Page-level text extractions:
§

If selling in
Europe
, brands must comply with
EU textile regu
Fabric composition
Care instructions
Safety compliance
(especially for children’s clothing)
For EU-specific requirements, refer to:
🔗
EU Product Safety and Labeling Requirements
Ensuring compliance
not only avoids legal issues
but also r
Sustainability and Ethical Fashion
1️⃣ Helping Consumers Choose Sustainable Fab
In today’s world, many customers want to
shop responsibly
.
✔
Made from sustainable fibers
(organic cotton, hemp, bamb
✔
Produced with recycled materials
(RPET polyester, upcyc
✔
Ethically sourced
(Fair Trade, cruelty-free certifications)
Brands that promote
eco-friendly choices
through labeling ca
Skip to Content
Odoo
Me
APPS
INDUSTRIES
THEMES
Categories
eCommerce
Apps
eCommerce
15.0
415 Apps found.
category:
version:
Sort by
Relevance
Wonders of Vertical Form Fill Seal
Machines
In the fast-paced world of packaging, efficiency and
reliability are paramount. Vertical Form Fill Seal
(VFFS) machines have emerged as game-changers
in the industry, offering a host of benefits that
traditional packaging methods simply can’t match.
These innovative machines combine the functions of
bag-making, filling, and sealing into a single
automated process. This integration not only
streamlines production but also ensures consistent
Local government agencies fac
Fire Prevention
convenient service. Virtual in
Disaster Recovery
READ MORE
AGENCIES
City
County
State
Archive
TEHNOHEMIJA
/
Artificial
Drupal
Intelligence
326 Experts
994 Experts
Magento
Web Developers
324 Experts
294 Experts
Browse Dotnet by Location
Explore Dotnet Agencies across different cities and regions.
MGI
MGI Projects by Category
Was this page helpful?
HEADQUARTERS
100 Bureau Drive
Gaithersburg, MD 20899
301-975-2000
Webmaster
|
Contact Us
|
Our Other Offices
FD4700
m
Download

§

Write out the records once more, precisely as they stand.

Exercise result =>
If selling in
Europe
, brands must comply with
EU textile regu
Fabric composition
Care instructions
Safety compliance
(especially for children’s clothing)
For EU-specific requirements, refer to:
🔗
EU Product Safety and Labeling Requirements
Ensuring compliance
not only avoids legal issues
but also r
Sustainability and Ethical Fashion
1️⃣ Helping Consumers Choose Sustainable Fab
In today’s world, many customers want to
shop responsibly
.
✔
Made from sustainable fibers
(organic cotton, hemp, bamb
✔
Produced with recycled materials
(RPET polyester, upcyc
✔
Ethically sourced
(Fair Trade, cruelty-free certifications)
Brands that promote
eco-friendly choices
through labeling ca
Skip to Content
Odoo
Me
APPS
INDUSTRIES
THEMES
Categories
eCommerce
Apps
eCommerce
15.0
415 Apps found.
category:
version:
Sort by
Relevance
Wonders of Vertical Form Fill Seal
Machines
In the fast-paced world of packaging, efficiency and
reliability are paramount. Vertical Form Fill Seal
(VFFS) machines have emerged as game-changers
in the industry, offering a host of benefits that
traditional packaging methods simply can’t match.
These innovative machines combine the functions of
bag-making, filling, and sealing into a single
automated process. This integration not only
streamlines production but also ensures consistent
Local government agencies fac
Fire Prevention
convenient service. Virtual in
Disaster Recovery
READ MORE
AGENCIES
City
County
State
Archive
TEHNOHEMIJA
/
Artificial
Drupal
Intelligence
326 Experts
994 Experts
Magento
Web Developers
324 Experts
294 Experts
Browse Dotnet by Location
Explore Dotnet Agencies across different cities and regions.
MGI
MGI Projects by Category
Was this page helpful?
HEADQUARTERS
100 Bureau Drive
Gaithersburg, MD 20899
301-975-2000
Webmaster
|
Contact Us
|
Our Other Offices
FD4700
m
Download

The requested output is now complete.